:: Problem description ::
The output should consist solely of the line containing "In chapter fifteen, author" and the lines that follow it through the end of the data below.

Data extracted from a collection:
-----

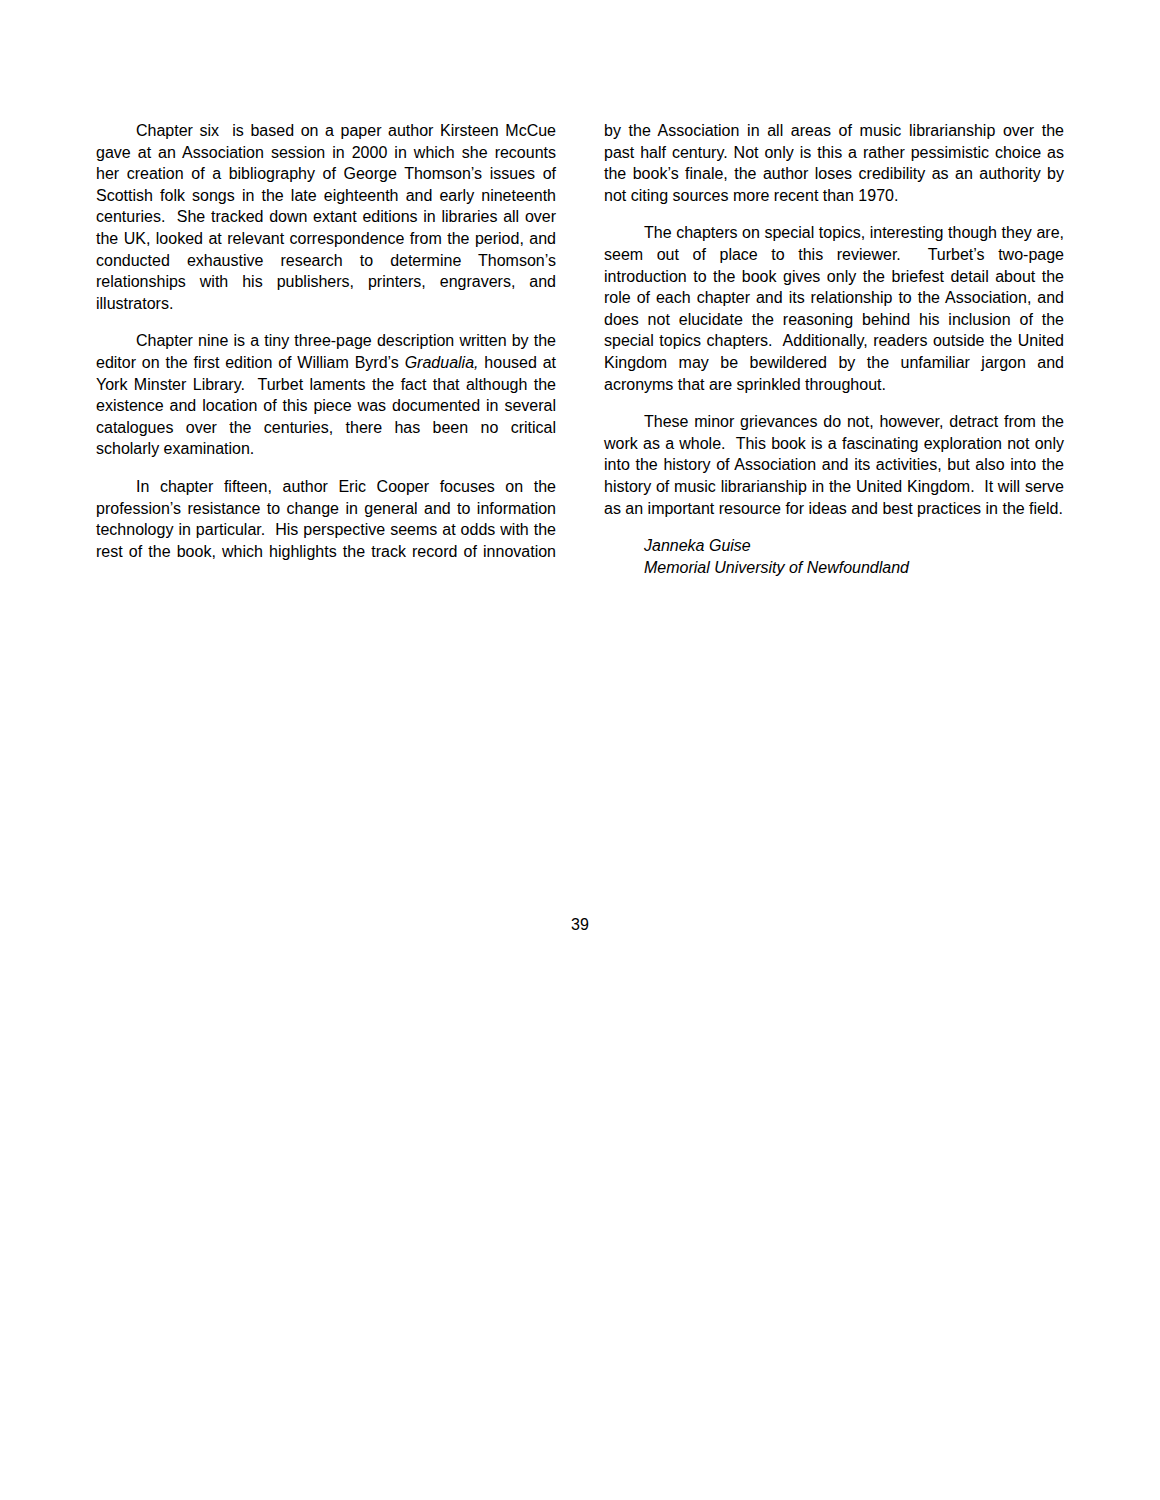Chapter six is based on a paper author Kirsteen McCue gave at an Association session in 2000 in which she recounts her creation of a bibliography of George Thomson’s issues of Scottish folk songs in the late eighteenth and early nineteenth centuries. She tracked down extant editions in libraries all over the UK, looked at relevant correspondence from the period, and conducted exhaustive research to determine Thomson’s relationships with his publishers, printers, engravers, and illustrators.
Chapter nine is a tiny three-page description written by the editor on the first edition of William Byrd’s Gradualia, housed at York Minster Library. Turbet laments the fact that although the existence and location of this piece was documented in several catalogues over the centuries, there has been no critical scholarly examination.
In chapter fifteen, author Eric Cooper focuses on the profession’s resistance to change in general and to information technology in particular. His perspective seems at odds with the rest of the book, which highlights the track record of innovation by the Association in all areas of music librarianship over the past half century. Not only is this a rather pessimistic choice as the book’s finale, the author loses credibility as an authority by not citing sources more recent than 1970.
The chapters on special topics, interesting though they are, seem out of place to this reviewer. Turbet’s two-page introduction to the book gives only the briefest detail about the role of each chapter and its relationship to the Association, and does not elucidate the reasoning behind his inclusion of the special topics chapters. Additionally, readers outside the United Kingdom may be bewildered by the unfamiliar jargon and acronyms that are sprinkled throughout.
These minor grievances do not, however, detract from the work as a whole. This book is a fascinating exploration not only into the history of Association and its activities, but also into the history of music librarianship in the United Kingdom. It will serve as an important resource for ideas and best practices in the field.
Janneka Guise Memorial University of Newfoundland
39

-----

:: Exercise answer ::
In chapter fifteen, author Eric Cooper focuses on the profession’s resistance to change in general and to information technology in particular. His perspective seems at odds with the rest of the book, which highlights the track record of innovation by the Association in all areas of music librarianship over the past half century. Not only is this a rather pessimistic choice as the book’s finale, the author loses credibility as an authority by not citing sources more recent than 1970.
The chapters on special topics, interesting though they are, seem out of place to this reviewer. Turbet’s two-page introduction to the book gives only the briefest detail about the role of each chapter and its relationship to the Association, and does not elucidate the reasoning behind his inclusion of the special topics chapters. Additionally, readers outside the United Kingdom may be bewildered by the unfamiliar jargon and acronyms that are sprinkled throughout.
These minor grievances do not, however, detract from the work as a whole. This book is a fascinating exploration not only into the history of Association and its activities, but also into the history of music librarianship in the United Kingdom. It will serve as an important resource for ideas and best practices in the field.
Janneka Guise Memorial University of Newfoundland
39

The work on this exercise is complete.